5. methods to avoid and solve the problem Riple

  1. When an incremental data transmission error occurs, you need to identify whether it is a sequence (2) or a sequence (3) Error type, and sequence (2) is an error type with the "predicted" data characteristics, very rare. Riple
  2. An incorrect circuit is a processing method for cross-clock domain data capture. It is practical and standard in cross-clock domain processing, although the first layer of data is saved to a certain extent, it is sensitive to glitch. Riple
  3. The modified circuit protects burr-sensitive data by increasing the sampling clock frequency and shortening the data storage time. The cost is to increase a layer of data storage. Riple
  4. The correctness of the circuit used to filter out glitches remains to be discussed. Although it is very effective in application, it is suspected that it violates the cross-clock domain processing method. Riple
  5. The glitch filter circuit is mainly used to filter out the diow-signal falling edge glitch, which has no effect on the rising edge Burr. The rising edge burr does not cause data errors in this circuit. Riple 
  6. When using this glitch filter circuit, you must consider the proportional relationship between the level length of the filtered signal and the synchronization clock period. In this example, if the 20 NS clock is used for filtering, the high level of the diow-signal 25ns is filtered out. If the 6.67ns clock is used, only the length less than 13.3 ~ is filtered out ~ 20 ns high level signal, diow-normal operation of 25 ns high level is safe. Riple
  7. This glitch should not occur on the hard disk ide interface, which may be caused by external circuit design problems. In the circuit where the problem occurs, three media are used from the IDE interface of the motherboard to the FPGA: 80-line ide cable, PCB for switching, and 40-line cable. In normal applications, from the main board ide interface to FPGA, only 80-line ide cabling is required. Riple 
  8. Using signals transmitted from other chips (through complex external circuits) as the clock and using the hop edges as the trigger signals is risky, the impact of error triggering caused by glitch needs to be considered. Riple


Contact Us

The content source of this page is from Internet, which doesn't represent Alibaba Cloud's opinion; products and services mentioned on that page don't have any relationship with Alibaba Cloud. If the content of the page makes you feel confusing, please write us an email, we will handle the problem within 5 days after receiving your email.

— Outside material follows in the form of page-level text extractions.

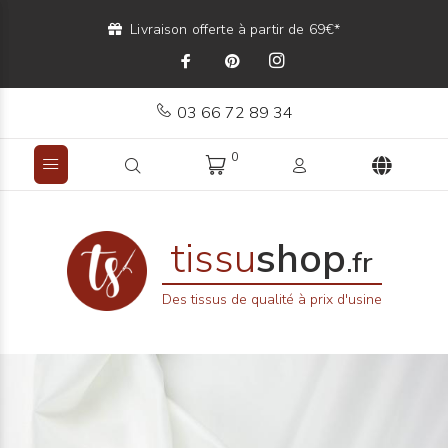
Livraison offerte à partir de 69€*
03 66 72 89 34
0
tissu
shop
.fr
Des tissus de qualité à prix d'usine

If you find any instances of plagiarism from the community, please send an email to: and provide relevant evidence. A staff member will contact you within 5 working days.

A Free Trial That Lets You Build Big!

Start building with 50+ products and up to 12 months usage for Elastic Compute Service

  • Sales Support

    1 on 1 presale consultation

  • After-Sales Support

    24/7 Technical Support 6 Free Tickets per Quarter Faster Response

  • Alibaba Cloud offers highly flexible support services tailored to meet your exact needs.